追いすがる使用人を振り払い、美咲は胤真の部屋へ足を踏み入れた。
「塩井さん!?」
意外な出迎えの声に、美咲は体を硬直させる。
「あなた……草薙智佳!どうしてここに!?」
そこにいたのは美咲にとっては目の上のたんこぶ、草薙智佳だった。
「どうしても何も……私、胤真から呼び出されてますから」
戸惑いがちにそう言われ、美咲は智佳の格好を見直す。
智佳の体にはずいぶんとゆったりしたサイズのTシャツを羽織っただけの、男ならおそらく生唾もののスタイル。

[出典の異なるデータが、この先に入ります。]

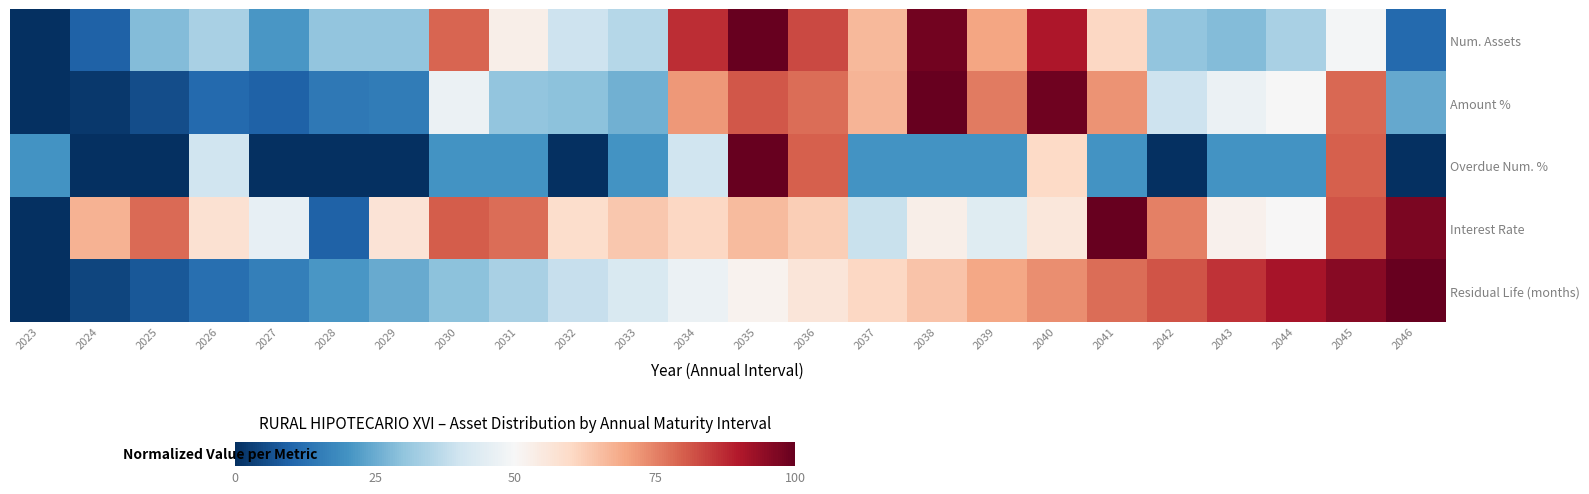

What is the difference between the highest and lowest values at 2037?

46.9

そのTシャツは確か、胤真のワードローブにあった物のはずだ。
「な……!」
美咲の唇から、声が漏れた。
「どうして……どうしてあなたが胤真様のシャツなんか着てるのよッ!?」
その叫びには、智佳のスタイルを認めたくないという思いが含まれていた。
女が男の部屋にいて湯上りスタイルになるなら、次にする事はたいてい決まっている。
「だって、前から着ていいって」
そんな美咲の心境に気付かず、智佳はあっさりとそう言った。
「前からあっ!?」
「シャワー浴びた後に制服着ても仕方ないだろうって……」
怒りをますます煽るセリフを吐かれ、美咲は理性がぷっつりと切れた。
「そう……最近お呼びがかからないと思ってたら、あんたが胤真様を寝取ってたって訳ね」
「へッ!?」
身の危険を感じて、智佳は後ずさる。
「ね、寝取るなんてそんな……!」
「黙りなさい」
美咲の冷たい声に、智佳は口をつぐんだ。
「たとえあんたにその気がなくても、胤真様が私を枕元へお呼びになる機会が激減した……。私にはもう、それで十分よ」


帰宅した胤真を、使用人達がわらわらと出迎えた。
「お坊ちゃま!」
智佳と仲のいい使用人が、血相を変えて走り寄る。
「智佳さんがいるのに、塩井様が無理矢理お部屋に……!」
「何ぃっ!?」
「かれこれ一時間、物音一つ聞こえません!」
「!?」
使用人の言葉を皆まで聞かず、胤真は急いで部屋まで赴いた。
予想通り、表の部屋には誰もいない。
二人とも、地下室にいるのだ。
焦った表情を隠そうともせず、表の部屋に隠してある二種類の秘密兵器を手に胤真は地下室へと降りて行った。